Having established a better context, let me revisit the Christian application. “Faith Without Works is Dead.” Surely, this is correct. Although we are saved by faith in Christ alone, if our faith is not strong enough to compel us to do the accompanying works, then, surely, we have no faith at all.
Sometimes people make the erroneous assumption from this that our output is what defines our works. This is what separates faith in Christ and consequent salvation from something like the workings of a business. What separates a loving father that is concerned with the well-being of his child from a distant father that treats his child like a cog in the machine that serves no purpose but to succeed him.
Since God is often portrayed as our Heavenly Father, it seems appropriate to draw a connection to Chino’s father. Although the statement was made that, after Cocoa spent countless hours and failed attempts to make Chino’s father a necktie (with Chino’s help, of course) he always wore a bow tie. Despite this, however, the final moments of the episode show him happily wearing his new necktie (in spite of usually wearing a bot tie). His appreciation was not for the tie itself, but for the love and effort that went into crafting it. It is for this same reason that, when I made my mother sukiyaki for lunch for Mother’s Day, she was pleased. She was not pleased that she was able to have sukiyaki for lunch (I cannot imagine it was that great, considering I made it), but she was pleased that I put it all together just for her.

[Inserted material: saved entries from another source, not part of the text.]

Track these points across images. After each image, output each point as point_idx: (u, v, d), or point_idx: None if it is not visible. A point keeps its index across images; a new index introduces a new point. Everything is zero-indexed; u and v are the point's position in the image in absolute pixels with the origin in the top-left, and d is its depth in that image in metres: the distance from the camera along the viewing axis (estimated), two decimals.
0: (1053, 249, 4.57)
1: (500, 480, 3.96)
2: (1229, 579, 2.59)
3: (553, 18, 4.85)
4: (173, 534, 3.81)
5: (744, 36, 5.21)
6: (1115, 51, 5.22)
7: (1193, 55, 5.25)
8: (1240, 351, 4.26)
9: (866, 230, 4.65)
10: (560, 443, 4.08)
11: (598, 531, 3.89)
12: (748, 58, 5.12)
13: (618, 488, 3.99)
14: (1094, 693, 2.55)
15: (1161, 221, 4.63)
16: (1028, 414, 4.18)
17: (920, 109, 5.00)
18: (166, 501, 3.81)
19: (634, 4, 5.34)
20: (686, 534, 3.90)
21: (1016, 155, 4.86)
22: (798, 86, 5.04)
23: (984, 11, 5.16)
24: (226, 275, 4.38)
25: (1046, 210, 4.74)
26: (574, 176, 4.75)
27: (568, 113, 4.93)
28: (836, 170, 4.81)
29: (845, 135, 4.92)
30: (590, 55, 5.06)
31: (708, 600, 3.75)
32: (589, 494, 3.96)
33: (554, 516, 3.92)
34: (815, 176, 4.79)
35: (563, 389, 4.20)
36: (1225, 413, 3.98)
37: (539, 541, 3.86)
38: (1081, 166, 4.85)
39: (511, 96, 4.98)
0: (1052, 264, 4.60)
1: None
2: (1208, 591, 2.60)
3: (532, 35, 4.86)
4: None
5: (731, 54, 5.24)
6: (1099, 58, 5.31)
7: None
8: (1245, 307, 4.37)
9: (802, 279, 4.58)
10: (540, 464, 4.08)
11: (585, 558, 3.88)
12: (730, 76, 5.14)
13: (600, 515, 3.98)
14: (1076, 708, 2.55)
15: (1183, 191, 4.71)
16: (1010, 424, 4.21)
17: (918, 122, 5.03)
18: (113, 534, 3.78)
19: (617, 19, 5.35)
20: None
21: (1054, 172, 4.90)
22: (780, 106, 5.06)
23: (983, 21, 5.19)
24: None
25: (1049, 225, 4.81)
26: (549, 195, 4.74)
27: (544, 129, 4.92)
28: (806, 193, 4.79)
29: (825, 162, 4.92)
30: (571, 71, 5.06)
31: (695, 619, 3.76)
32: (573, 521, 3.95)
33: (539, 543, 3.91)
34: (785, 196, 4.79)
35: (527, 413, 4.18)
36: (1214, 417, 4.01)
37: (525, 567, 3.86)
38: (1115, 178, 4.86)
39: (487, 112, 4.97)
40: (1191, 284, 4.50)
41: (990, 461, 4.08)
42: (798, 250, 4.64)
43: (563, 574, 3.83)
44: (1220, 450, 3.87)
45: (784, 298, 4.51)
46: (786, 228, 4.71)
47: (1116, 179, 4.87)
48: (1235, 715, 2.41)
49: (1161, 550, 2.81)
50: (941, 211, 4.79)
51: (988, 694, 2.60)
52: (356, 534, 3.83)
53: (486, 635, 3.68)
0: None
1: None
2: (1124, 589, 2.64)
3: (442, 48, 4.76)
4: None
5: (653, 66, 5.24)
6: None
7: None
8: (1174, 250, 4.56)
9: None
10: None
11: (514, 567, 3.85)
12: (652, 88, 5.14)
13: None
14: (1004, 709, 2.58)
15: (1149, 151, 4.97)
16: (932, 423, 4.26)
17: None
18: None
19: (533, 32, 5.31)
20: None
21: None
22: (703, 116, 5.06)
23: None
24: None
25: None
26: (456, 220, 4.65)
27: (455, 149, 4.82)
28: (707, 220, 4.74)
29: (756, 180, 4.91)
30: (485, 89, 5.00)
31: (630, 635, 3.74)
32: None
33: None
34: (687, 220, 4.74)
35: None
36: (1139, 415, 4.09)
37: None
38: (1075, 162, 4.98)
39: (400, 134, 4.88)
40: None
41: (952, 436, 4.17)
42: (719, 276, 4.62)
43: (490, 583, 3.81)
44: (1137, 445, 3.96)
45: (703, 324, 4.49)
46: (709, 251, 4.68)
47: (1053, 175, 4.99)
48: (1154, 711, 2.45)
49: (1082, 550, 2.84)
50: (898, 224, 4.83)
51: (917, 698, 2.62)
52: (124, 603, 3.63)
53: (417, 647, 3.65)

In the same way, it is completely impossible to live up to God’s expectations. Whether looking at this from a historical point of view with the history of the Jews and the Law, and their incapability of performing the Law to perfection (thus the arrival of Jesus on the scene), or from a personal point of view, in which we constantly fail in our pursuit for a relationship with Jesus (heck, I know I mess up on a daily basis), the fact is that it is not our final product that matters. Rather, it is the heart with which we approach our actions. Someone who fails, knowing full well what he or she is doing, without ever fully feeling sorry and repenting for it, has a heart in much poorer condition than one who fails every single day, but truly repents every single time.**
God love all of his creations, and like any loving father, he appreciates the heart and effort they put in for Him, not what they finally give Him. Indeed, faith without works is dead, but the most important part of works is working for them.

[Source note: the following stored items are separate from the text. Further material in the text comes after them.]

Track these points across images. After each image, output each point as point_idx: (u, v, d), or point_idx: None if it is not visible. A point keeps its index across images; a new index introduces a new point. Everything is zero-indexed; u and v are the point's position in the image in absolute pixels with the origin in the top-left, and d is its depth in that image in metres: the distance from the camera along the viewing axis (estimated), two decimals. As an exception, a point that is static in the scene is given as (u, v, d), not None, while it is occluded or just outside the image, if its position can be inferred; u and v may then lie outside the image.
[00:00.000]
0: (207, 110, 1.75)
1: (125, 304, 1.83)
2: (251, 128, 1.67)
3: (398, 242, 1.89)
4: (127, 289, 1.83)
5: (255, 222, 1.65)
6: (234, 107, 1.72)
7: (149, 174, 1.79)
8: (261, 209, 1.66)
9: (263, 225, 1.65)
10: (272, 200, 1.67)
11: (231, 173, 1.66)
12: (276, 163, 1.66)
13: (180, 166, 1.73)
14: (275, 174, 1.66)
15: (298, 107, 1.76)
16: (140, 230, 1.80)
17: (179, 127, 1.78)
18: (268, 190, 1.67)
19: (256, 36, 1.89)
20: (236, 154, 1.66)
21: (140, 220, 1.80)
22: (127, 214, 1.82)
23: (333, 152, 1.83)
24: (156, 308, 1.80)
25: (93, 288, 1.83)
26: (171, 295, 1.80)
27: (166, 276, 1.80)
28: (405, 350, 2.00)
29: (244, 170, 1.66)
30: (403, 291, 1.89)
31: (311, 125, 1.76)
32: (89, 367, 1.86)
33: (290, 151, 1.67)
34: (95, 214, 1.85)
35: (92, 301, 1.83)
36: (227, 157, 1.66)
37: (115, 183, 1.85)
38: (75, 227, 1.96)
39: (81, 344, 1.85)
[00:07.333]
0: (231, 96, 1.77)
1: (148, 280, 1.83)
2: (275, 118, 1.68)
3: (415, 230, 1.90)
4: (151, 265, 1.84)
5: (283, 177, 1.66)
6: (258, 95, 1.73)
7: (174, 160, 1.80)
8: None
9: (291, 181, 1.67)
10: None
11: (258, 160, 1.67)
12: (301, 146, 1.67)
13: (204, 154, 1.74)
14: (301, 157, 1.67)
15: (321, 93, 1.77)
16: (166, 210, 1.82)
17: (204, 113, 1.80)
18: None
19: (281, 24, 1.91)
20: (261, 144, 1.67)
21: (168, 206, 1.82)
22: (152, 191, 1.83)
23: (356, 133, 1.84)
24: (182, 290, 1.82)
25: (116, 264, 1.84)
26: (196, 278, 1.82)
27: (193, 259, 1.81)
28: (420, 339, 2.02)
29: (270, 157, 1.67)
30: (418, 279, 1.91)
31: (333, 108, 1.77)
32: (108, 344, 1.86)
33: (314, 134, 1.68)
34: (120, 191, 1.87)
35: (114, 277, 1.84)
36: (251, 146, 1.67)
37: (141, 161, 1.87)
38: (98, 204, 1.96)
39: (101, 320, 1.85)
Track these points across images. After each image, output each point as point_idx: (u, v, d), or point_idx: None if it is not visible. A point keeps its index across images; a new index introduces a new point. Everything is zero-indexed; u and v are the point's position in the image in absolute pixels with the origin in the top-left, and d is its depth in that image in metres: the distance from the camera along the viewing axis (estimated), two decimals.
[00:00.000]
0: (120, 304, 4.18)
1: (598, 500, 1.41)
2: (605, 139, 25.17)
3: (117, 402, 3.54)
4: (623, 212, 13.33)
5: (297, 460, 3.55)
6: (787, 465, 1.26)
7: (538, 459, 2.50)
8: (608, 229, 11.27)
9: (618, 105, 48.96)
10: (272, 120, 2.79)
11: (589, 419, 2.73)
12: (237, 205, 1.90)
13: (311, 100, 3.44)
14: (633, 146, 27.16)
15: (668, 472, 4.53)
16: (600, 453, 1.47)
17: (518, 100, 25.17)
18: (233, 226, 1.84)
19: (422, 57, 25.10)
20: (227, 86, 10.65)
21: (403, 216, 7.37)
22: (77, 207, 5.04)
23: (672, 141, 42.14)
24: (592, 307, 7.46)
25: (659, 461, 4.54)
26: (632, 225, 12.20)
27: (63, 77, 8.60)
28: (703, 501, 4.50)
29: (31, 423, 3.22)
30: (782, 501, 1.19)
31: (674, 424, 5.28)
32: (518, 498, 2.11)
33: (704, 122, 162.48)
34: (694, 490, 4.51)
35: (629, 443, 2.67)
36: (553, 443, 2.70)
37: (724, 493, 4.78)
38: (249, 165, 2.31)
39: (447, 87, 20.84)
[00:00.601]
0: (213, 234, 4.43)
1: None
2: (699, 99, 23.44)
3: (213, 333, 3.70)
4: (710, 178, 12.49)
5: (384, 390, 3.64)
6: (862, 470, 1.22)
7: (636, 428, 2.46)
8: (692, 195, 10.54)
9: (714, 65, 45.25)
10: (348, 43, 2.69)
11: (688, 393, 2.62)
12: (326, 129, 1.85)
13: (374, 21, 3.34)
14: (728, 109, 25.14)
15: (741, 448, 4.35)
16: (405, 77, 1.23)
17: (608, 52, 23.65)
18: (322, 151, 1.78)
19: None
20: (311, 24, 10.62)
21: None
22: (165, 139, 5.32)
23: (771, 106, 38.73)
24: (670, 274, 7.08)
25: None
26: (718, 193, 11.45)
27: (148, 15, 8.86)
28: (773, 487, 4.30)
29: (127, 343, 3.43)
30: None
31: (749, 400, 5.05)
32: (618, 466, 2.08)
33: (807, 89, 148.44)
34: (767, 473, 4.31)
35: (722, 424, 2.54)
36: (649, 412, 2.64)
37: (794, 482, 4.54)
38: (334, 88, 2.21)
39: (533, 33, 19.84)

**There is a difference between saying “I’m sorry” and meaning “I’m sorry”.
Just as special inclusion for those of you who decided to read through the article in its entirety (or skipped down to the bottom :P), I decided to paste a running thread that several of the writers and I have had regarding this article:
Japes: “My latest Anime Today (going up this Wednesday) proves that MOEBLOBS CAN HAVE REDEEMABLE QUALITIES TOO!!”
TWWK: “I think it would take a moeracle.”
Kaze: “They always have redeemoeble qualities.”
TWWK: “I have a feeling that this article is going to be moervelous.”
Japes: “Oh, you guys…”
TWWK: “I always like your articles, JP. They leave me wanting moe.”
Japes: “I was really hoping for more puns, but maybe it just wasn’t moeant to be…”
Kaze: “Sorry, I’m no good at moeking puns in the moening.”
TWWK: “We should stop. We’re acting like stooges – Curly, Larry, and Moe.”